AIM OF THE TASK:
Show each line of the material below that contains the word "chart".

RECORDED DATA:
----

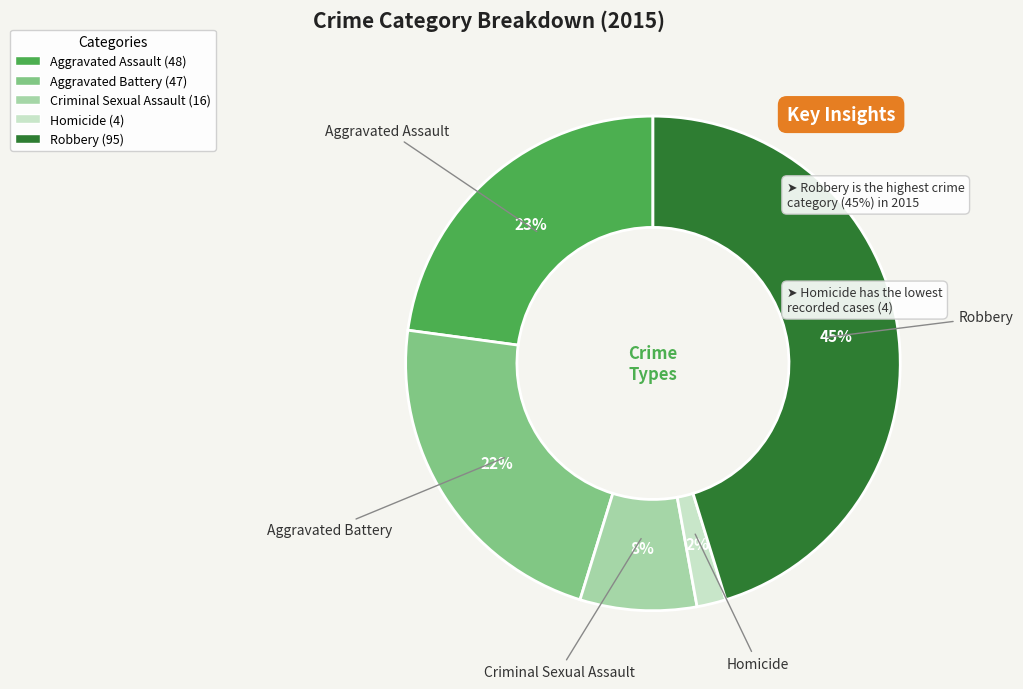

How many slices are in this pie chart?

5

----

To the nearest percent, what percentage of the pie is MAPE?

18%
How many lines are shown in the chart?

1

----

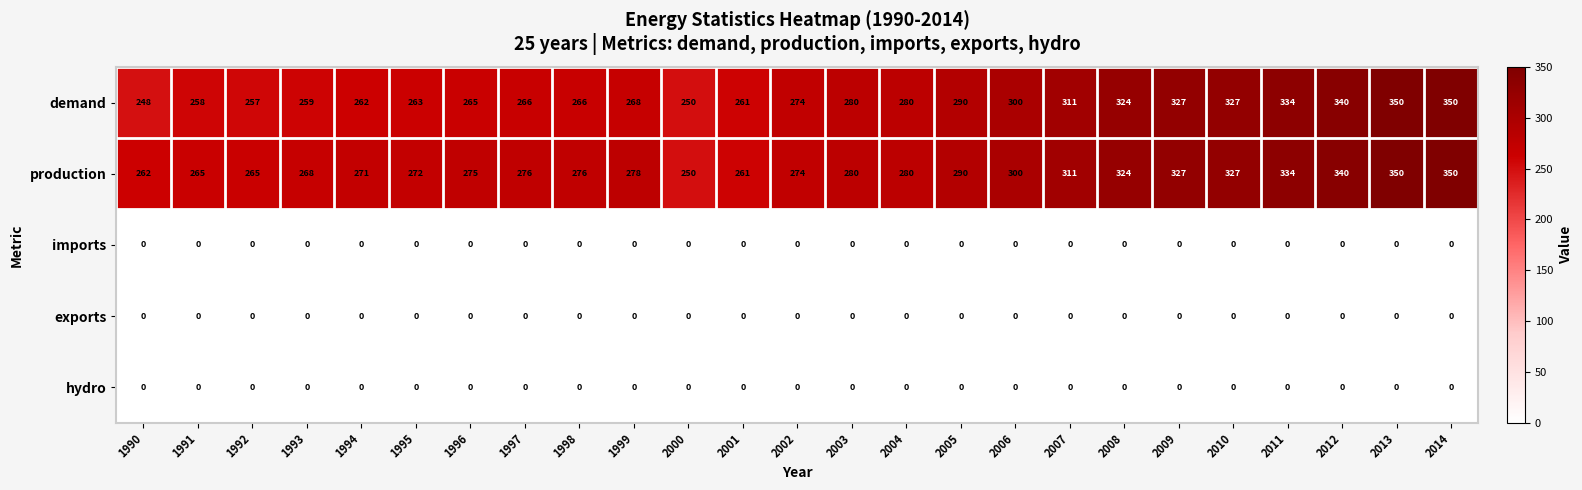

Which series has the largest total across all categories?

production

----

YOUR RESPONSE:
How many slices are in this pie chart?
How many lines are shown in the chart?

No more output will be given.